The whitepaper's full contents, including any proposed tax rate or revenue projections, have not been released publicly. Its title references a "special legislation alternative," which under Missouri law (RSMo 67.1000) would mean seeking an act from the General Assembly. State statute limits cities that don't already qualify under existing thresholds to imposing a transient guest tax only with legislative authorization. Any hotel tax would also require voter approval and could not exceed 5% per occupied room per night.
The vote comes amid ongoing tension over the Downtown Chesterfield Special Business District. On Monday, May 4, Mayor Hurt broke a 4-4 tie to force Drury Development Corporation's hotel properties into the SBD, which is authorized to levy up to $0.85 per $100 of assessed value on parcels within the $2 billion Downtown Chesterfield redevelopment area. A May 18 vote to reconsider that expansion failed.
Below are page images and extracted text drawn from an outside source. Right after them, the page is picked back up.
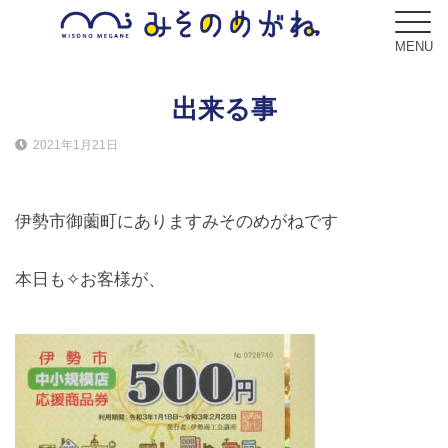
MENU
出来る事
2021年1月21日
ブログ
Blog
伊勢市御薗町にありますみそのめがねです
コンセプト
Concept
本日も✧お客様が、
サービス
Service
フレーム
Frame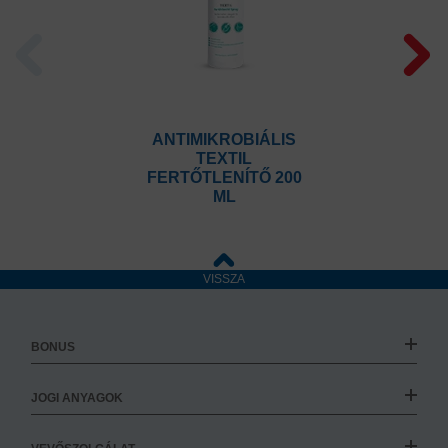
ANTIMIKROBIÁLIS
TEXTIL
FERTŐTLENÍTŐ 200
ML
VISSZA
BONUS
JOGI ANYAGOK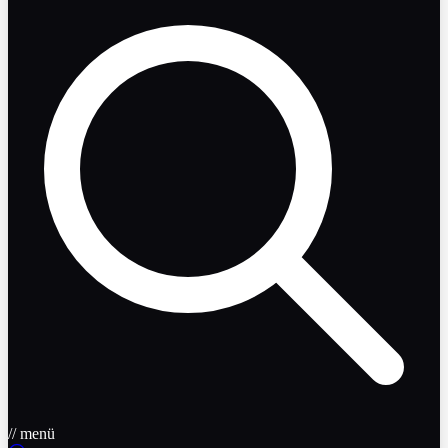
// menü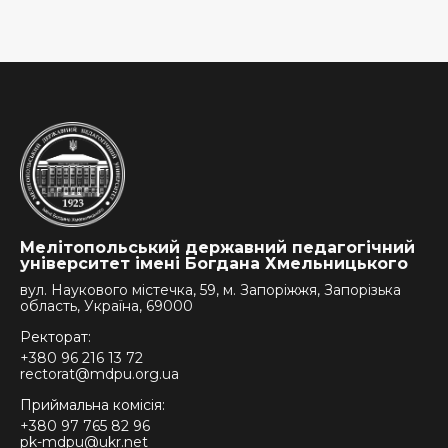
Мелітопольський державний педагогічний
університет імені Богдана Хмельницького
вул. Наукового містечка, 59, м. Запоріжжя, Запорізька
область, Україна, 69000
Ректорат:
+380 96 216 13 72
rectorat@mdpu.org.ua
Приймальна комісія:
+380 97 765 82 96
pk-mdpu@ukr.net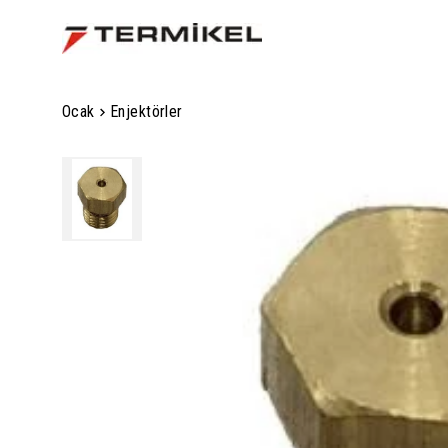
Ocak
Enjektörler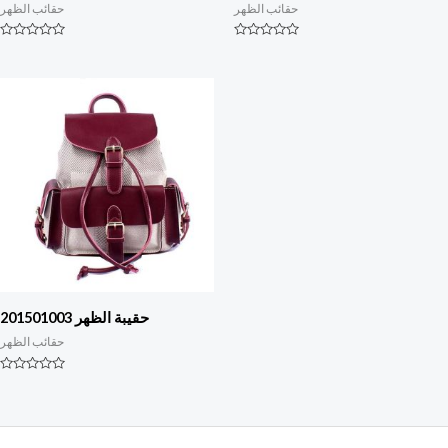
حقائب الظهر
حقائب الظهر
التصنيف
التصنيف
0
0
من
من
أصل
أصل
5
5
حقيبة الظهر 201501003
حقائب الظهر
التصنيف
0
من
أصل
5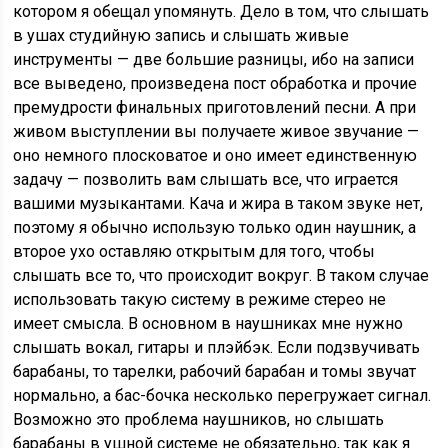
котором я обещал упомянуть. Дело в том, что слышать
в ушах студийную запись и слышать живые
инструменты — две большие разницы, ибо на записи
все выведено, произведена пост обработка и прочие
премудрости финальных приготовлений песни. А при
живом выступлении вы получаете живое звучание —
оно немного плосковатое и оно имеет единственную
задачу — позволить вам слышать все, что играется
вашими музыкантами. Кача и жира в таком звуке нет,
поэтому я обычно использую только один наушник, а
второе ухо оставляю открытым для того, чтобы
слышать все то, что происходит вокруг. В таком случае
использовать такую систему в режиме стерео не
имеет смысла. В основном в наушниках мне нужно
слышать вокал, гитары и плэйбэк. Если подзвучивать
барабаны, то тарелки, рабочий барабан и томы звучат
нормально, а бас-бочка несколько перегружает сигнал.
Возможно это проблема наушников, но слышать
барабаны в ушной системе не обязательно, так как я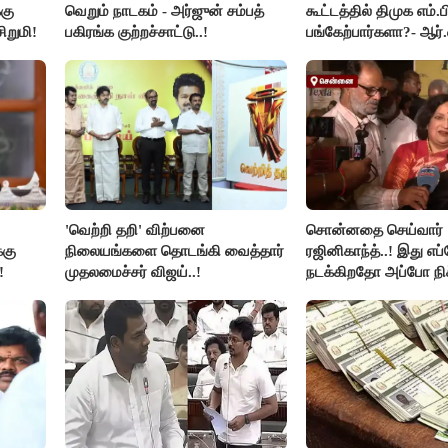
கு
வெறும் நாடகம் - அர்ஜுன் சம்பத்
கூட்டத்தில் திமுக எம்.ப
ிறுமி!
பகிரங்க குற்றச்சாட்டு..!
பங்கேற்பார்களா?- ஆர்.
விளக்கம்..!
'வெற்றி தறி' விற்பனை
சொன்னதை செய்வார்
்கு
நிலையங்களை தொடங்கி வைத்தார்
ரஜினிகாந்த்..! இது எப
!
முதலமைச்சர் விஜய்..!
நடக்கிறதோ அப்போ நி
ரஜினி ₹1 கோடி தருவார
ரஜினிகாந்த்..!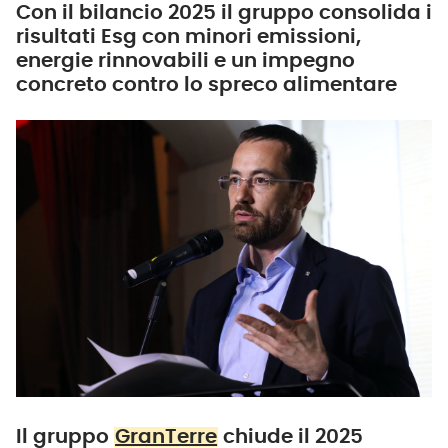
Con il bilancio 2025 il gruppo consolida i
risultati Esg con minori emissioni,
energie rinnovabili e un impegno
concreto contro lo spreco alimentare
Il
gruppo
GranTerre
chiude il 2025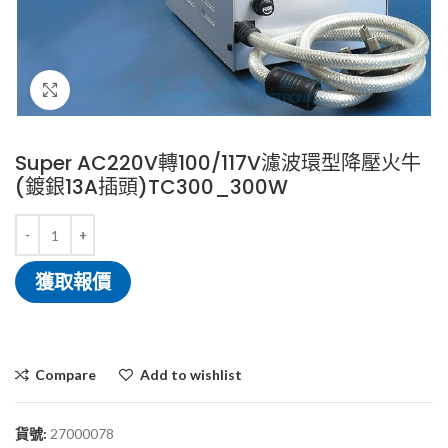
Click to enlarge
Super AC220V轉100/117V濾波環型降壓火牛
(鍍銀13A插頭)TC300_300W
獲取報價
Compare
Add to wishlist
貨號:
27000078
"When you put us in the district, it puts us at a competitive disadvantage. This is going to cost us millions of dollars. It's not right," Tim Drury, president of Drury Development Corporation, told the council on May 4.
Drury's properties at 355 and 333 Chesterfield Center East represent just 4% of the SBD's total area but account for 20% of its assessed revenue, according to figures cited at the April 21 public hearing. That share could climb to 59% by 2030 when improvement values are added to assessments.
The transient guest tax would be a separate revenue mechanism from the SBD assessment. Together, the two tools signal the city is building a broader revenue strategy around its hospitality properties as the Downtown Chesterfield redevelopment moves forward.
The council's next meeting is Monday, June 15, at 7:00 p.m. No date has been set for the Finance & Administration Committee's next session on the whitepaper.